A runnable, more elaborate version of this NDJSON pipeline lives in example-ndjson.js (parses arbitrary structured logs from stdin, filters by level, pretty-prints to stdout, summarises on stderr).

Default export (legacy)

The default export is transform with .obj and .ctor attached for back-compatibility:

import through2 from 'through2'

through2(fn)        // === transform(fn)
through2.obj(fn)    // === objectTransform(fn)
through2.ctor(fn)   // === transformer(fn)

Web Streams (from 'through2/web')

import { transform } from 'through2/web'

transform() (web)

transform([transformFn][, flushFn]) -> TransformStream

Returns a TransformStream. The classic-style function takes (chunk, controller) and uses controller.enqueue(). Async and async-generator forms work the same as in the Node-style streams entry.
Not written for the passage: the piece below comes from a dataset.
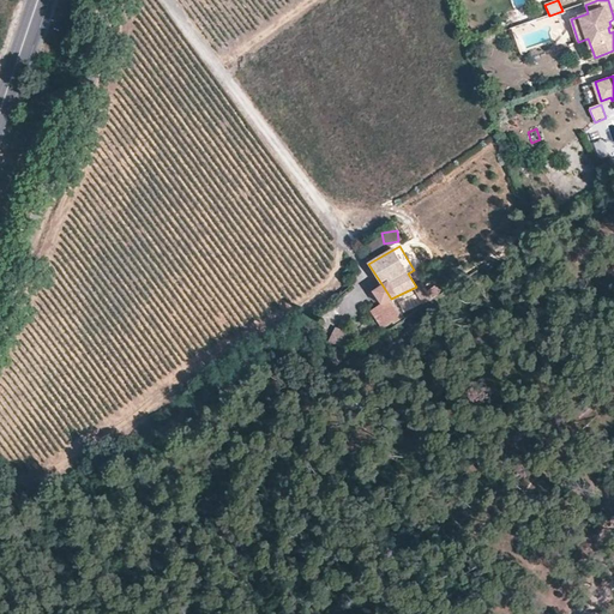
[(336,327),(327,342),(339,348),(348,335),(336,327)]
// 1-to-many fan-out (controller form, stateless)
const tagged = transform((chunk, controller) => {
  controller.enqueue({ kind: 'raw', value: chunk })
  controller.enqueue({ kind: 'upper', value: chunk.toString().toUpperCase() })
})

// Splitter: cross-chunk state is needed (a line can span chunks). The async
// generator form lets the buffer be a local variable; the classic controller
// form would need closure state plus a flush handler.
const splitter = transform(async function * (source) {
  let buf = ''
  for await (const chunk of source) {
    buf += chunk.toString()
    const lines = buf.split('\n')
    buf = lines.pop()
    for (const line of lines) yield line
  }
  if (buf) yield buf
})

// Async (1-to-1) with flush
const withTrailer = transform(
  async (chunk) => chunk.toString().toUpperCase(),
  (controller) => controller.enqueue('END')
)

// Pipe a fetch response through a transform
await response.body
  .pipeThrough(transform(async (chunk) => chunk))
  .pipeTo(destinationWritableStream)

Implementation notes

At the time of writing, Chromium hasn't shipped the cleanup hook that TransformStream would use to tear down an in-flight async generator on cancel. Without a workaround, calling reader.cancel() on a browser-side pipeline would leave your async function * suspended and its finally block would never run. The web entry handles this for you:

  • Backpressure works in both directions through pipeThrough.
  • Cancelling the consumer or aborting the producer cleans up your generator (its finally runs) and errors the other side.
  • Same behaviour in browsers, Node.js, Deno, Bun, and Cloudflare Workers.

One thing to note: transform(asyncGenFn) returns a { readable, writable } pair rather than a TransformStream instance. pipeThrough and pipeTo accept it identically.